Angle finders, also known as angle finder protractors, are small hand-held tools that can be used to replicate almost any angle. They have two small arms on a swivel. One arm is positioned on the flat surface of any piece of wood. The other arm is swiveled out to match a corresponding angle and locked in place. You can use angle finders to set the angle on a miter saw when cutting baseboards to fit each other.
Things You'll Need
Pin nails 1 1/4-inch
Install one length of baseboard on one side of a wall where another piece of baseboard will join it at a 90 degree angle.
Place the larger rectangular shaped arm of the angle finder flat on the floor. The swivel arm of the angle finder should be facing the baseboard that you just installed. The swivel arm looks like a dull knife blade.
Loosen the wing nut on the swivel arm. While holding the rectangular arm flat against the floor, tilt the swivel arm until it fits flush against the baseboard. Tighten the wing nut.
Place the angle finder on a miter saw. The rectangular arm should be against the fence. The swivel arm should be angling out from the slot in the fence that the saw blade uses.
Pull the miter saw blade down to within 1/4 inch of touching the swivel arm. Push the miter saw blade to the left or right until it matches the angle on the swivel arm.

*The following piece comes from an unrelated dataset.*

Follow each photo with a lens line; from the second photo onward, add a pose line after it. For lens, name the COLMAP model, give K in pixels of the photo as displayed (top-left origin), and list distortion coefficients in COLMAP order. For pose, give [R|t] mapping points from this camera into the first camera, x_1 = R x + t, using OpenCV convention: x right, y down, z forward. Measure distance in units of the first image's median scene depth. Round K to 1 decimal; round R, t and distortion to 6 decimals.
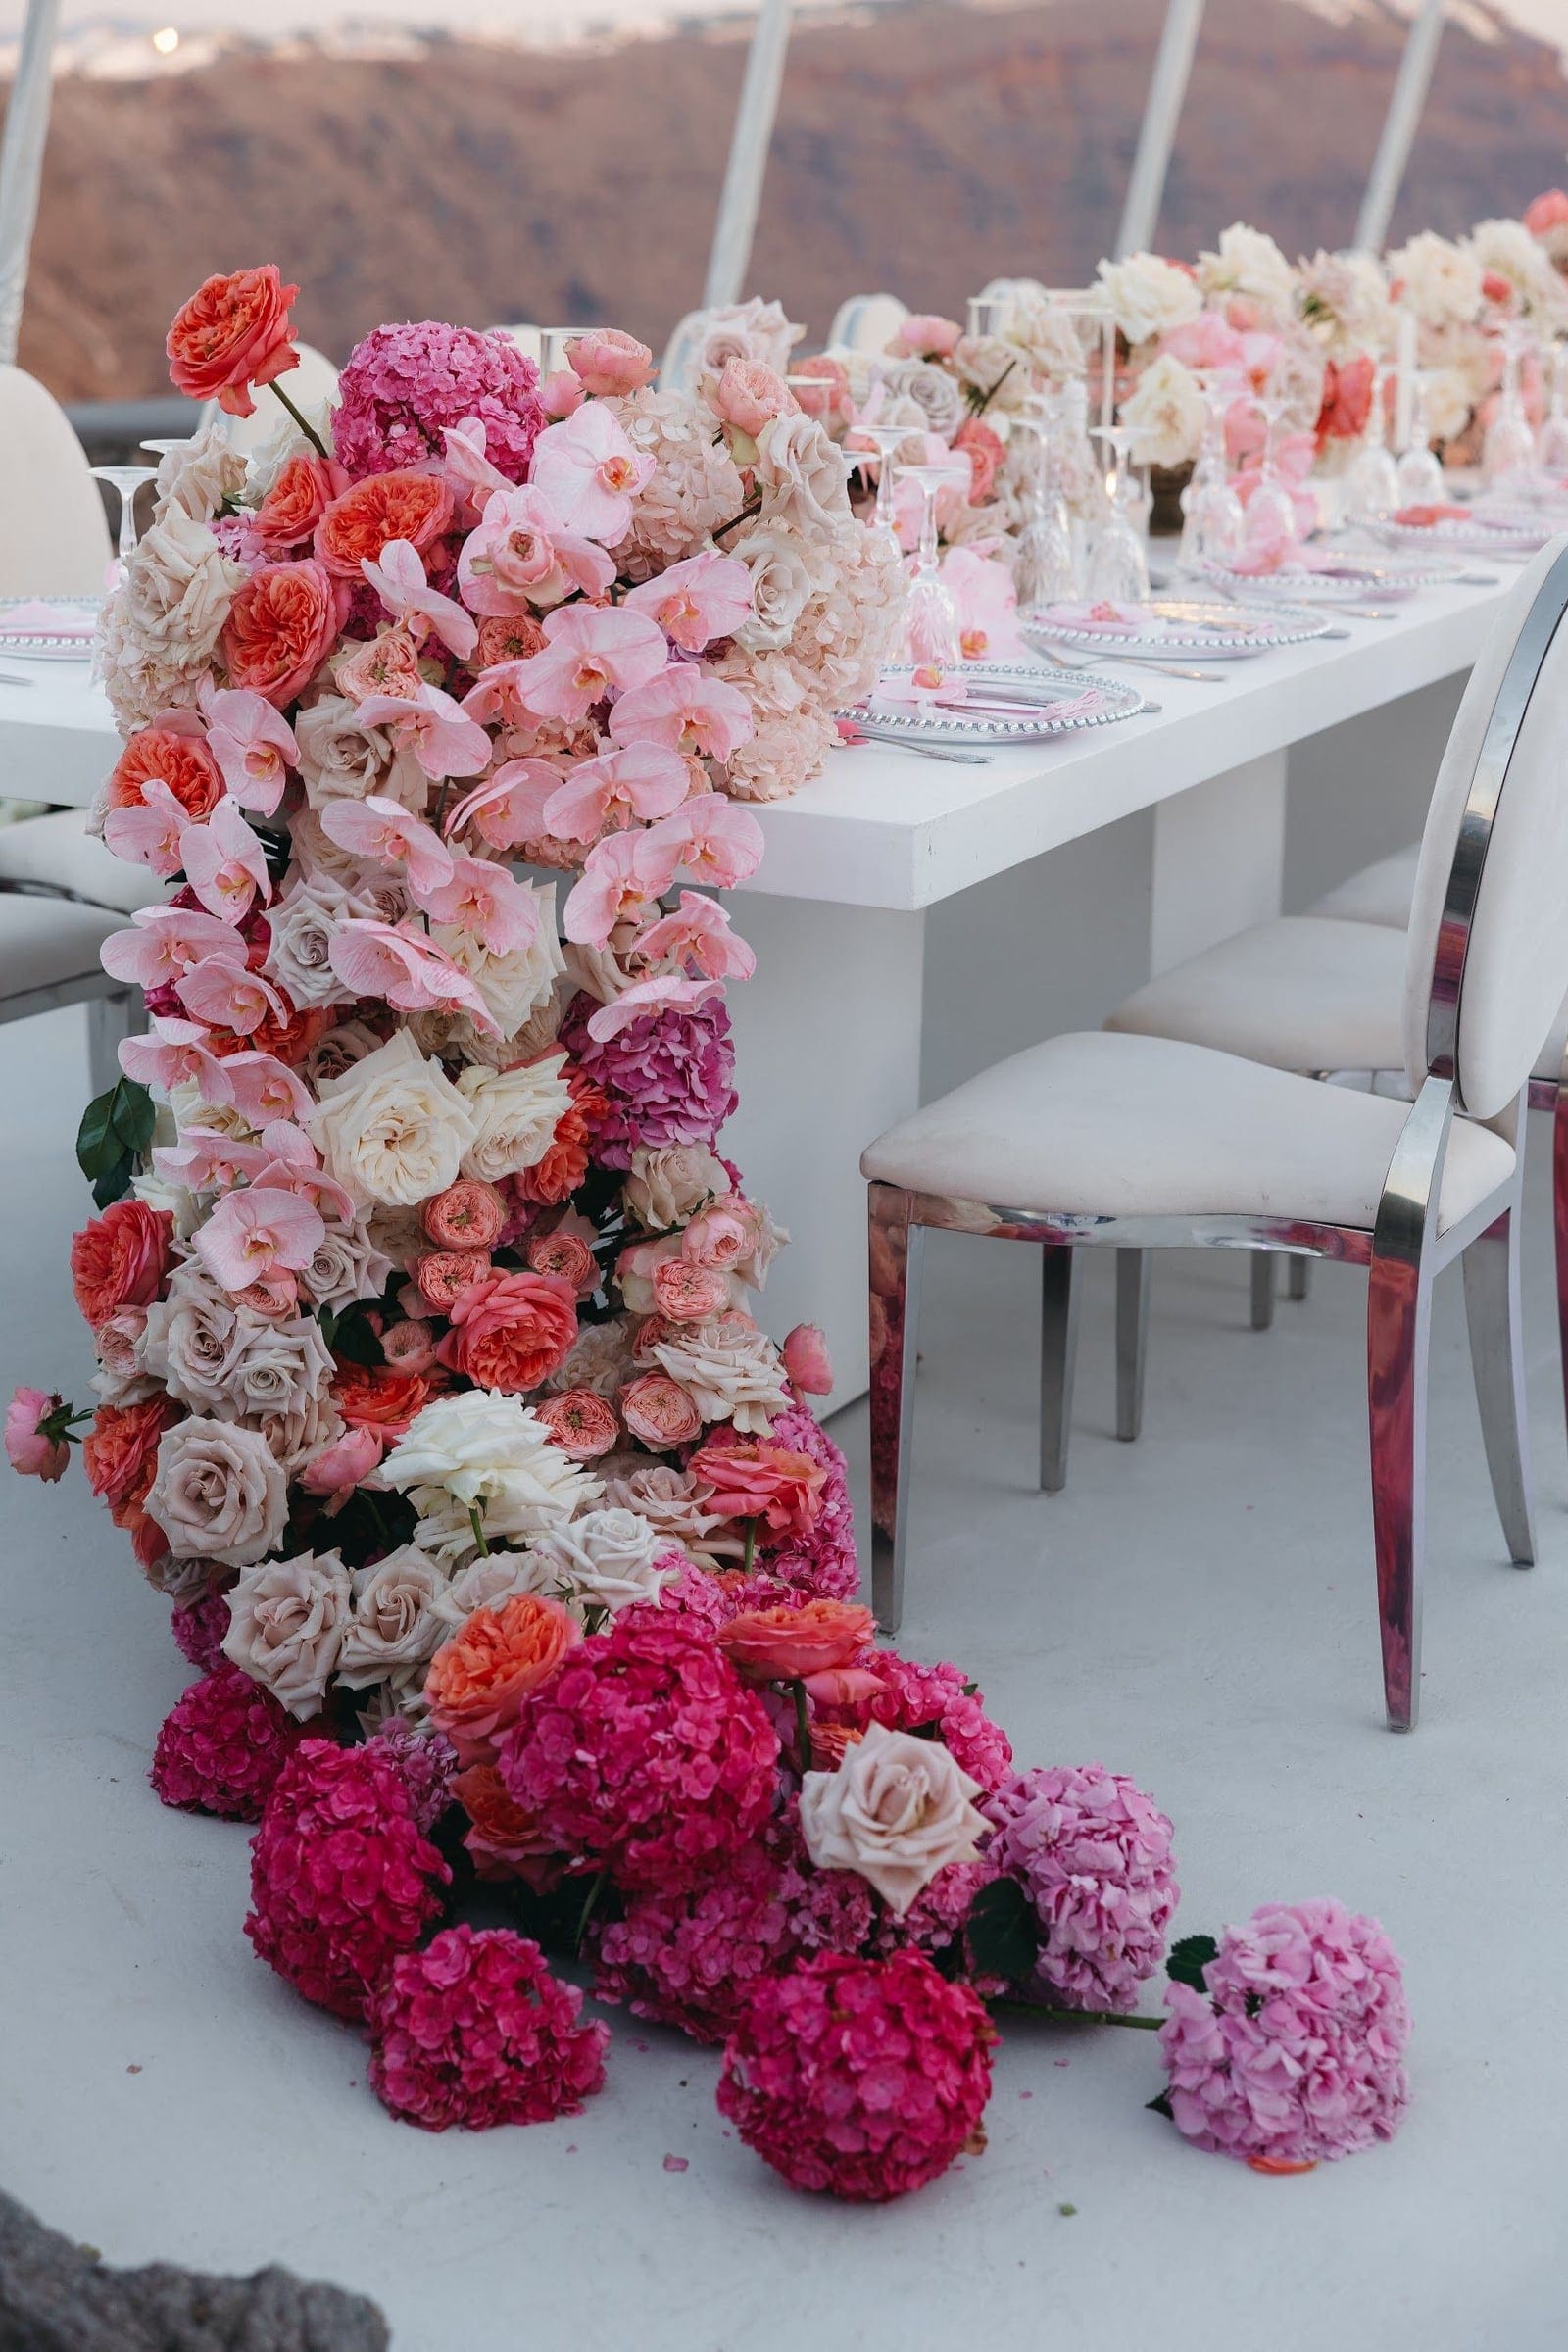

Lock the blade at that angle. Let the blade spring back up.
Place another piece of baseboard on the miter saw. Turn on the saw. Hold the baseboard with one hand. Using the other hand, bring the blade down to cut the angle on the end of the baseboard.
Place the angled end of the baseboard against the existing piece of baseboard already in place. The angle that you just cut will fit over the baseboard already installed on the wall. Nail the baseboard in place with a pin nailer.
If your baseboard has a profiled angle, use the same procedure. Before installing the new angled piece, use a sander to sand off the back of the mitered edge. Sand off everything that has a fresh cut on it. The profiles will match perfectly. This is known as "back cutting" or "coping" baseboard.
Always wear safety glasses and breathing protection when working with wood or saws. You should always do a test cut. Dry fit any angled edges before nailing baseboard.